[RAW DATA]
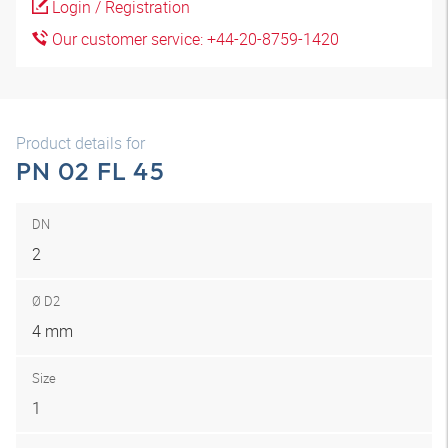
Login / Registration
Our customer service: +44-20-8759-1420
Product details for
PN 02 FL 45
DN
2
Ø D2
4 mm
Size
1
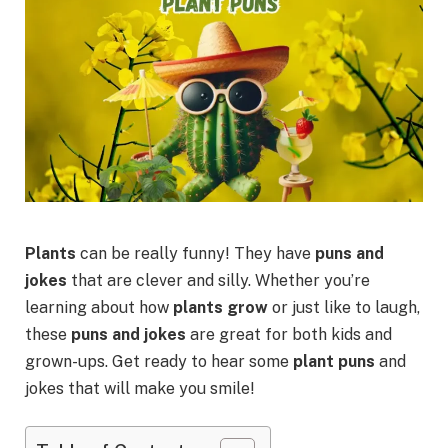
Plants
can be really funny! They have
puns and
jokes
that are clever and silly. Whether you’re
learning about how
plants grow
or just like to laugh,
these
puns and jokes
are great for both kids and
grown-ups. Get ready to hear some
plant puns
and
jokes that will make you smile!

[PROBLEM REQUIREMENTS] Copy out every line of text from both entries above, word for word, and leave the pictures out.

[SOLUTION BELOW]
Login / Registration
Our customer service: +44-20-8759-1420
Product details for
PN 02 FL 45
DN
2
Ø D2
4 mm
Size
1
Plants
can be really funny! They have
puns and
jokes
that are clever and silly. Whether you’re
learning about how
plants grow
or just like to laugh,
these
puns and jokes
are great for both kids and
grown-ups. Get ready to hear some
plant puns
and
jokes that will make you smile!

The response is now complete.